[Stored data entries]
☆ ☆ ☆ ☆

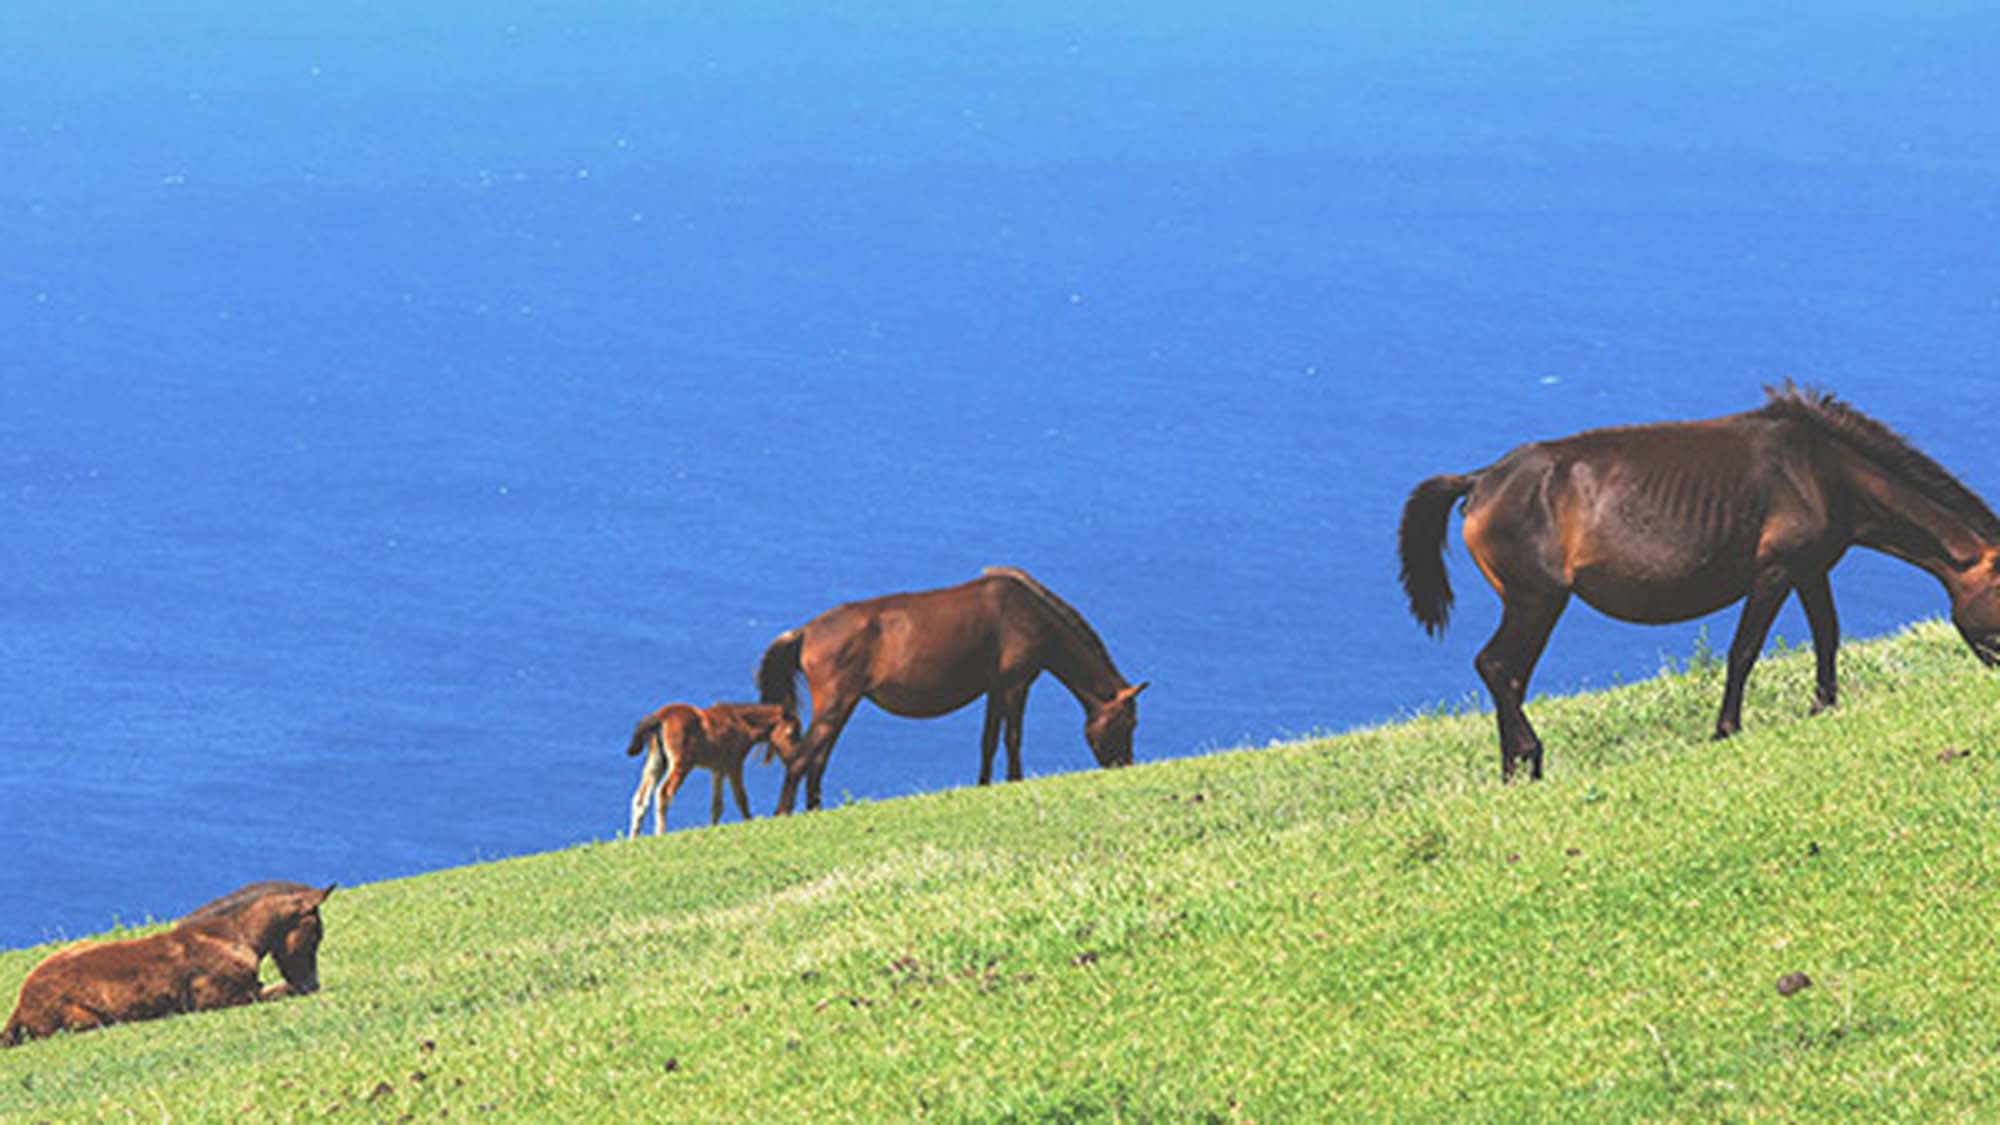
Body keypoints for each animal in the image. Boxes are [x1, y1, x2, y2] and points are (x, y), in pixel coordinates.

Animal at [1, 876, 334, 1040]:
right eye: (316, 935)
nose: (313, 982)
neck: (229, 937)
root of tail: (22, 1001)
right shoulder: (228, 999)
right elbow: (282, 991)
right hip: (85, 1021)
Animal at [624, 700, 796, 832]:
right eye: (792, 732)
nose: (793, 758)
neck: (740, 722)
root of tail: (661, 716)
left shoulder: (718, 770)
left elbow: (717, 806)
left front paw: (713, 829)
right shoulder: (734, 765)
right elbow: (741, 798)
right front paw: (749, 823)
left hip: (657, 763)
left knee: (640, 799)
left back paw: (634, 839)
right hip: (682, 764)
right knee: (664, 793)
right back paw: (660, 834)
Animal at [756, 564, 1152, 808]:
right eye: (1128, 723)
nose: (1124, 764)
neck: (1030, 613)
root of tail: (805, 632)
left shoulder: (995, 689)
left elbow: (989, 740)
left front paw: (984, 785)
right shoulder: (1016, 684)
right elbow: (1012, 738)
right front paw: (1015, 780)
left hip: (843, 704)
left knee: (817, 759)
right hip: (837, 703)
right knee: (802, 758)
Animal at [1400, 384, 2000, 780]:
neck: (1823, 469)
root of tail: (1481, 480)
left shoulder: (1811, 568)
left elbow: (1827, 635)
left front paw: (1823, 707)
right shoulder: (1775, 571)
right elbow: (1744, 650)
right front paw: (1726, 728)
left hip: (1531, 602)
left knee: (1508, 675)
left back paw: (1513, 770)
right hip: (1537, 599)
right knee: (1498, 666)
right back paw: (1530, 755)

☆ ☆ ☆ ☆

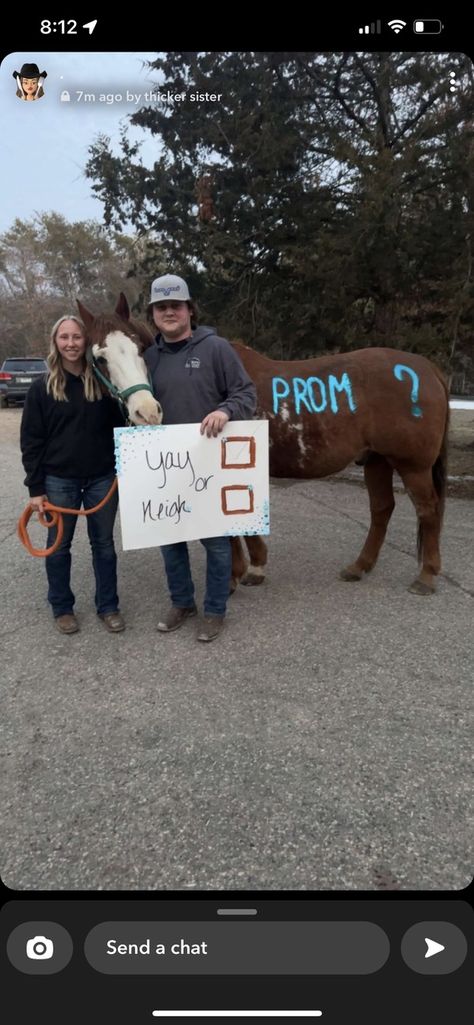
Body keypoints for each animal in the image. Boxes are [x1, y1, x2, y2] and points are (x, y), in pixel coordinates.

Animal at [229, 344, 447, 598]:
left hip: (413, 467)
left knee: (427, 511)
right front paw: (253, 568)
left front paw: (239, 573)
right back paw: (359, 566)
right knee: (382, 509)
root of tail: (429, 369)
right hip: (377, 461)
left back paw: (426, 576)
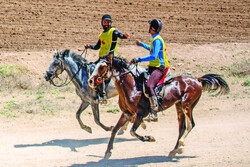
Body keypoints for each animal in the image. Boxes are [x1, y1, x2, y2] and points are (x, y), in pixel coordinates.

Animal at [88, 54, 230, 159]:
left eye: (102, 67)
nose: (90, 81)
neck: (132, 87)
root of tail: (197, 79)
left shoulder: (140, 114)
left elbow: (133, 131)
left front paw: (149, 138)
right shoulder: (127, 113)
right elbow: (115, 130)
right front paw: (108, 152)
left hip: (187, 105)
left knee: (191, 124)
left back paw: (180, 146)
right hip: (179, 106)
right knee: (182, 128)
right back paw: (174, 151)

☆ ☆ ☆ ☆

*Description of the task*.
State how many lines of the entries contain the word "elbow". Nothing besides the number belongs in the reply.

*Exercise answer*.
9